What we will miss the most

When members of Congress allied with one political party used the one-third rule to try to impeach the chief justice of the Supreme Court, the speaker of the House and the president of the Senate pushed the panic button and adjourned session immediately. It was a hurried attempt to defuse the impeachment bomb. Inevitably, the controversy exploded into a full-blown crisis, and reached the Supreme Court.

The year was 2003. Passions provoked by the vote engineered by the Nationalist People’s Coalition and their allies ran high; the defenders of Chief Justice Hilario Davide Jr., who had helped put the seal of judicial approval on the people-powered ouster of President Joseph Estrada less than two years before, were equally agitated.

On Nov. 10, less than three weeks after the attempted impeachment, the Court ruled the attempt unconstitutional. The decision—magisterial, assured, collected—helped still the roiling waters.

It was written by Associate Justice Conchita Carpio Morales.

“There can be no constitutional crisis arising from a conflict, no matter how passionate and seemingly irreconcilable it may appear to be, over the determination by the independent branches of government of the nature, scope and extent of their respective constitutional powers where the Constitution itself provides for the means and bases for its resolution,” it said.

Reading the decision again, in light of the present Supreme Court’s pusillanimity, I am struck by Morales’ serene confidence in the power of the Constitution to resolve political conflict.

“… It is with the absolute certainty that our Constitution is sufficient to address all the issues which this controversy spawns that this Court unequivocally pronounces, at the first instance, that the feared resort to extraconstitutional methods of resolving it is neither necessary nor legally permissible. Both its resolution and protection of the public interest lie in adherence to, not departure from, the Constitution.”

I have written before of the contrast between President Duterte’s uses of the law and those of lawyers like Sen. Leila de Lima, Chief Justice Maria Lourdes Sereno, and Morales. “They and others like them make the rule of law possible; [Solicitor General Jose] Calida and [then Justice Secretary Vitaliano] Aguirre, and Mr. Duterte, make the rule of law necessary.”

But in her first great decision, a true landmark in Philippine jurisprudence, Morales expressed a personal credo that stands as the exact antithesis of the President’s position.

The only time Mr. Duterte visited the Inquirer, in August 2015, he already spoke of how limiting the Constitution was. “I have to stop criminality and corruption. I have to fix this government. I won’t do it if you want to place me there with the solemn pledge to stick to the rules,” he said. By limits, he meant that the Constitution unduly restricted the powers of the presidency. He did not want to stick to the rules. He also said: “The wellspring of corruption is the Constitution itself.”

Contrast these remarks with Morales’ phrasing, a formula for the ages: The protection of the public interest lies “in adherence to, not departure from, the Constitution.”

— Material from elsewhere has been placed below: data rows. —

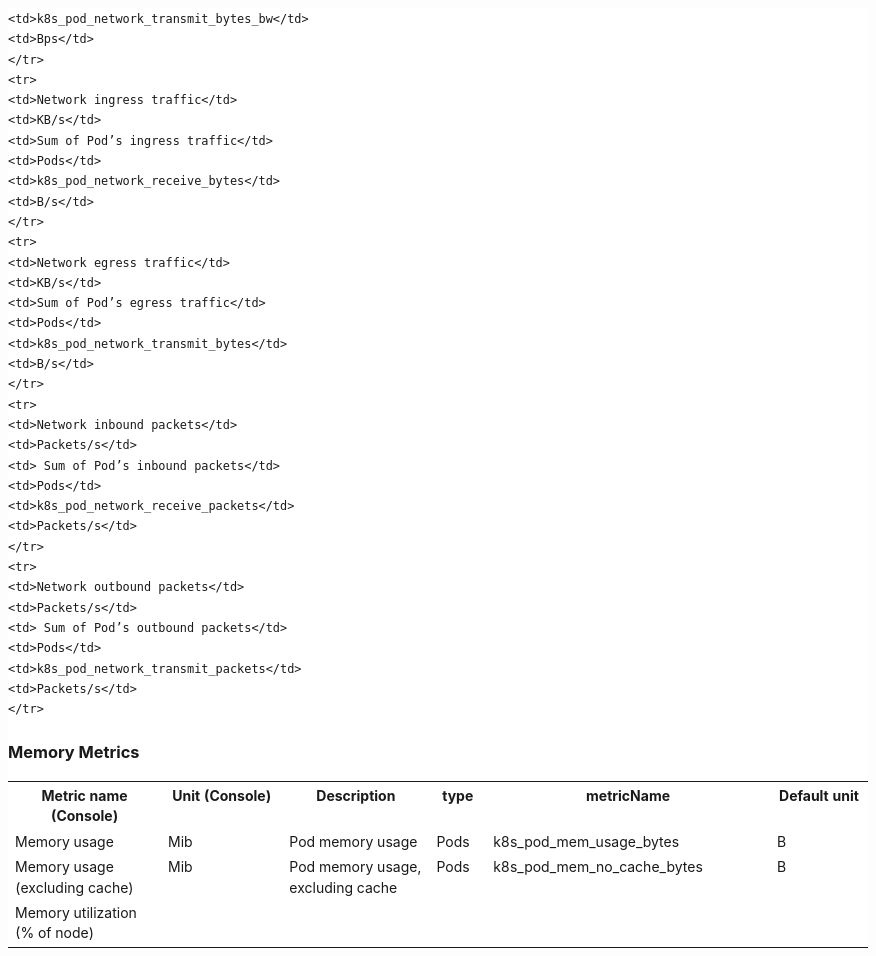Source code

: 	<td>k8s_pod_network_transmit_bytes_bw</td>
	<td>Bps</td>
	</tr>
	<tr>
	<td>Network ingress traffic</td>
	<td>KB/s</td>
	<td>Sum of Pod’s ingress traffic</td>
	<td>Pods</td>
	<td>k8s_pod_network_receive_bytes</td>
	<td>B/s</td>
	</tr>
	<tr>
	<td>Network egress traffic</td>
	<td>KB/s</td>
	<td>Sum of Pod’s egress traffic</td>
	<td>Pods</td>
	<td>k8s_pod_network_transmit_bytes</td>
	<td>B/s</td>
	</tr>
	<tr>
	<td>Network inbound packets</td>
	<td>Packets/s</td>
	<td> Sum of Pod’s inbound packets</td>
	<td>Pods</td>
	<td>k8s_pod_network_receive_packets</td>
	<td>Packets/s</td>
	</tr>
	<tr>
	<td>Network outbound packets</td>
	<td>Packets/s</td>
	<td> Sum of Pod’s outbound packets</td>
	<td>Pods</td>
	<td>k8s_pod_network_transmit_packets</td>
	<td>Packets/s</td>
	</tr>
</table>



### Memory Metrics

<table>
<tr>
	<th width="17.8%">Metric name (Console)</th><th width="14.1%">Unit (Console)</th><th width="17.1%">Description</th>
	<th width="6.6%">type</th><th width="33%">metricName</th><th width="11.4%">Default unit</th>
	</tr>
	<tr>
	<td>Memory usage</td>
	<td>Mib</td>
	<td>Pod memory usage</td>
	<td>Pods</td>
	<td>k8s_pod_mem_usage_bytes</td>
	<td>B</td>
	</tr>
	<tr>
	<td>Memory usage<br>(excluding cache)</td>
	<td>Mib</td>
	<td>Pod memory usage, excluding cache</td>
	<td>Pods</td>
	<td>k8s_pod_mem_no_cache_bytes</td>
	<td>B</td>
	</tr>
	<tr>
	<td> Memory utilization<br>(% of node)</td>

The mandated retirement of Justice Conchita Carpio Morales as Ombudsman is a keenly felt loss, because it comes at a time when official disrespect for the rule of law runs rampant—and because she served, in the last two years, as the President’s opposite. She did not seek this role; neither did fellow lawyers De Lima, Sereno and, initially, Vice President Leni Robredo. But the President promised change; instead, he has dragged us back to the past—where the rule of law is weaponized, state violence is the first resort, and the rambling words of one man are taken as a new gospel.

Morales’ conclusion in Francisco vs House of Representatives is a stirring meditation on how the constitutional order and the rule of law can be used to serve the people’s greatest needs—and a sobering measure of how far down we’ve come.

“The Filipino nation and its democratic institutions have no doubt been put to test once again by this impeachment case against Chief Justice Hilario Davide. Accordingly, this Court has resorted to no other than the Constitution in search for a solution to what many feared would ripen to a crisis in government. But though it is indeed immensely a blessing for this Court to have found answers in our bedrock of legal principles, it is equally important that it went through this crucible of a democratic process, if only to discover that it can resolve differences without the use of force and aggression upon each other.”